Im Werk des Böhmen Václav Pichl, dem etwa 80 teils in zeitgenössischen Drucken veröffentlichte sinfonische Kompositionen zugeschrieben werden, verbinden sich dagegen süddeutsch-österreichische mit italienischen Einflüssen. Denn dieser ausgezeichnete Violinist lebte als Kapellmeister des Erzherzogs Ferdinand von Habsburg für mehr als 20 Jahre in Italien, bevor er dem Fürsten für das letzte Lebensjahrzehnt nach Wien folgte. Von der kompositorischen Souveränität Pichls, der sich von Mailand auch als Musikagent für Haydns Dienstherren Nikolaus Esterházy betätigte, vermittelt die in der Santini-Sammlung überliefert D-Dur-Sinfonie ein treffendes Bild.

##############################

Ihre Aufgabe — Knüpfen Sie an den letzten Satz des obigen Auszugs über den Komponisten Václav Pichl an und führen Sie den Text weiter.

Datenabschnitt —
##############################

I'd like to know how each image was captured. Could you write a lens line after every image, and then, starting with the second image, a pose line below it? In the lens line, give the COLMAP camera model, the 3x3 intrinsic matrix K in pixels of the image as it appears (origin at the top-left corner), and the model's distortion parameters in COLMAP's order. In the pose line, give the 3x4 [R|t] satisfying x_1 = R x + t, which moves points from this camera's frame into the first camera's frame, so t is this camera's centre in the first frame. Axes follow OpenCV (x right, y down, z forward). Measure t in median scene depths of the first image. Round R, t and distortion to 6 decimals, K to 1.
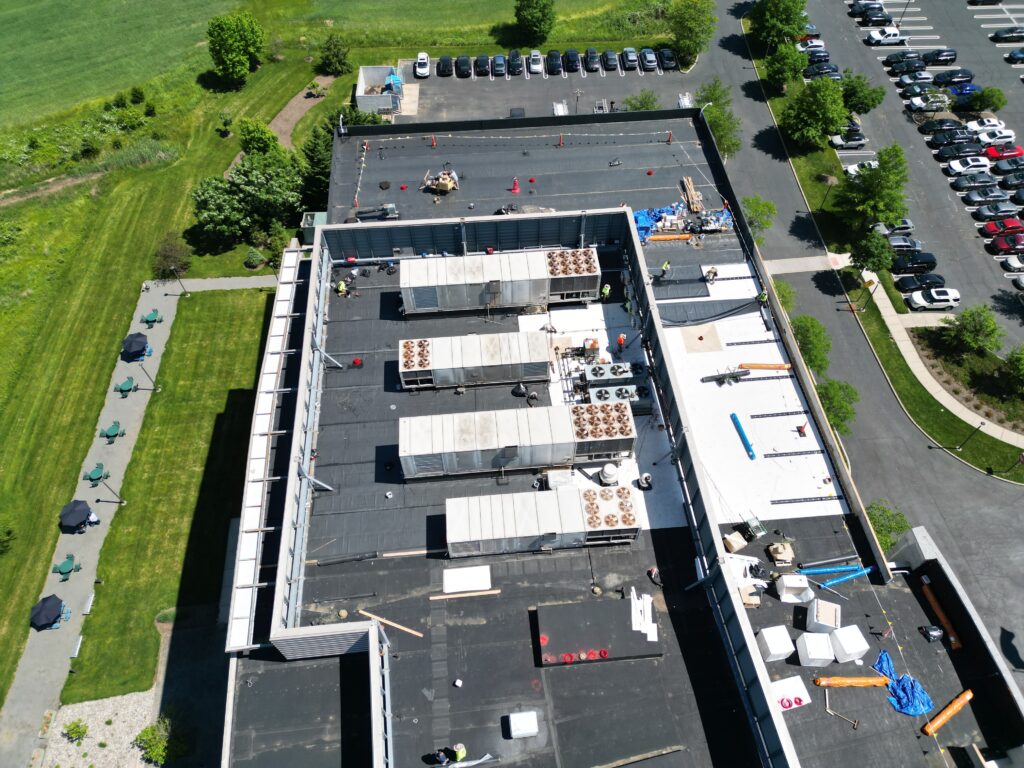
lens RADIAL K [[723.6, 0, 512.0], [0, 723.6, 384.0], [0, 0, 1]] dist [0.050544, -0.000601]
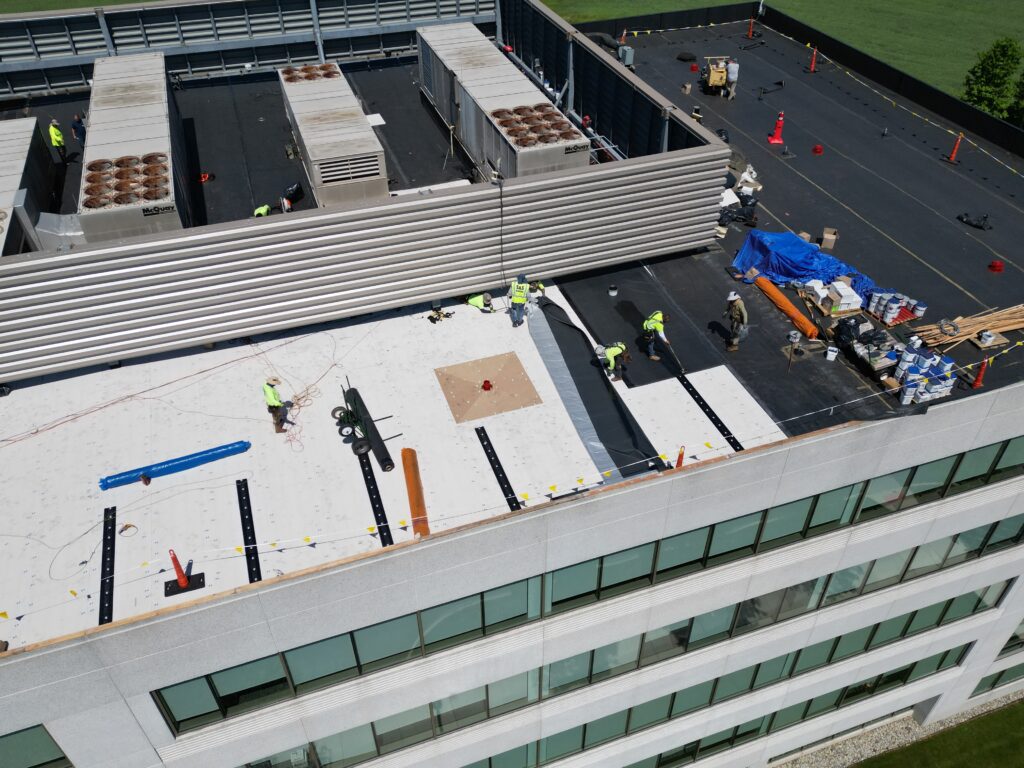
lens RADIAL K [[804.7, 0, 512.0], [0, 804.7, 384.0], [0, 0, 1]] dist [0.054459, -0.002896]
pose [[0.249545, 0.631011, -0.734542, 0.535826], [-0.784595, 0.576343, 0.228561, -0.160129], [0.567573, 0.519282, 0.638912, 0.649813]]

##############################

Lösung zur Aufgabe —
Einen weiteren italienerfahrenen Böhmen stellt das heutige Programm mit einem Werk für Orchester und konzertierendes Tasteninstrument vor: Josef Myslivecek. Er ist vor allem als wegweisender Opernkomponist in die Musikgeschichte eingegangen, hat aber auch ein umfangreiches Instrumentalschaffen hinterlassen. Das in mehreren heute über ganz Europa verstreuten Handschriften überlieferte Cembalokonzert F-Dur (es existiert ein weiteres in B-Dur) führt eine Qualität Mysliveceks vor, die nicht zuletzt die mit ihm befreundete Familie Mozart hoch schätzte: seine scheinbar mühelose Fähigkeit, virtuose Grandezza mit einer tief durchdachten Satzweise zu verbinden.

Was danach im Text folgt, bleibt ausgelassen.